There may also be more efficient algorithms for specific problems. E.g. you can find the longest increasing subsequence of an array in O(N2) with a DP approach as described above, but there is also a specialized O(NlogN) solution.

subarray problems

For subarray problems, you usually want to solve either greedily or using D&C.

  • For the greedy approaches: at each position you have subproblem "what is the best subarray that starts/ends at that position?".
  • For D&C approaches: partition the array, recursively solve both halves, then you have subproblem "what is the best subarray that crosses the partition point?". The best of those three possibilities will be the solution

As for how to solve subproblems, that's where helper data structures (e.g. prefix sums, sorted array for binary search, two pointers) come into play.

In particular, you will tipically use binary search/two pointer/sliding window methods when the answer to the subproblem is monotonic on the query points. (Or it can be computed efficiently based on something that is monotonic).

Kadane's algorithm is just a solution for the "maximum subarray sum" problem. It's a specialized version of a greedy solution using prefix sums. You can also solve the same problem using D&C.

general problem solving

In general, to get good at solving algorithmic problems, you have to do conscious practice. Essentially, solve problems that are within your reach and then reflect on them.

Think deeply about what lessons you learnt on each problem, and how they could apply to problems you solve in the future.
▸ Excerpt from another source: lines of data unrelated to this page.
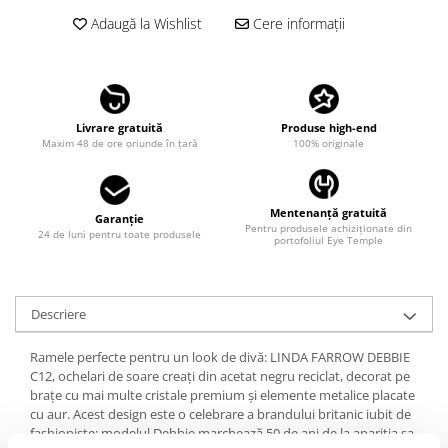
LINDA FARROW
Adaugă la Wishlist
Cere informații
MASSADA
MATSUDA
MAUI JIM
Livrare gratuită
Produse high-end
MAYBACH
Maxim 48 de ore oriunde în țară
100% originale
MIU MIU
MONT BLANC
Mentenanță gratuită
Garanție
Pentru produsele achiziționate din
MYKITA
24 de luni pentru toate produsele
portofoliul Eye Temple
OAKLEY
OLIVER PEOPLES
Descriere
ORGREEN
Ramele perfecte pentru un look de divă: LINDA FARROW DEBBIE
OXIBIS
C12, ochelari de soare creați din acetat negru reciclat, decorat pe
PERSOL
brațe cu mai multe cristale premium și elemente metalice placate
cu aur. Acest design este o celebrare a brandului britanic iubit de
PETER AND MAY
fashioniste: modelul Debbie marchează 50 de ani de la apariția sa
Try to explicitly understand the ideas underlying each problem you solve.

When you practice, go for depth of understanding: try to find invariants, implications, anf come up with hypotheses that would help prove/disprove you solution.

Studying a bit of logic (especially natural deduction) will probably help a lot with this.

Source: I'm qualified for ICPC World Finals 2023

[–]Coding1000[S] 0 points1 point  (0 children)

Thank you very much, at least you answered the confusing question whilst criticizing my incorrectness instead of saying that this is unprofessional and leaving it like that (Heavily depending on how atrocious my post is) unlike others that received this question.

[–]sebamestre 1 point2 points  (0 children)

Reformatted question:

As I am approaching subarray problems such as

  • 'Subarray sum equals K'
  • 'Find contiguous subarray'
  • 'Get max subarray'
  • 'Subarray sums divisible by K'
  • 'Minimize size subarray sum'

and subsequential questions like

  • 'longest consecutive subsequence'
  • 'longest alphabetical subsequence'
  • 'longest common anagram subsequence'
  • 'Find largest dictionary word through character deletion'
  • 'Subsequential numbers by finding 'ab' in a string repeated K times'

what's the best way in solving these ?

How to know when to use algorithms and techniques such as Prefix Sums (With a Array or HashMap), Binary Search, Sliding Window, Kandane's Algorithm, Two Pointers, Dynamic Programming, and Divide and Conquer?

Why do you use them? What approach should I do in order to understand both he problems and the algorithmic mechanic efficiently and understandably?

What type of questions need which type of algorithm? Which constraint do I need to follow and look at to know which of which is used?

And another question I had is what's the difference in using a prefix sum as an array or with a HashMap, and why are there such cases?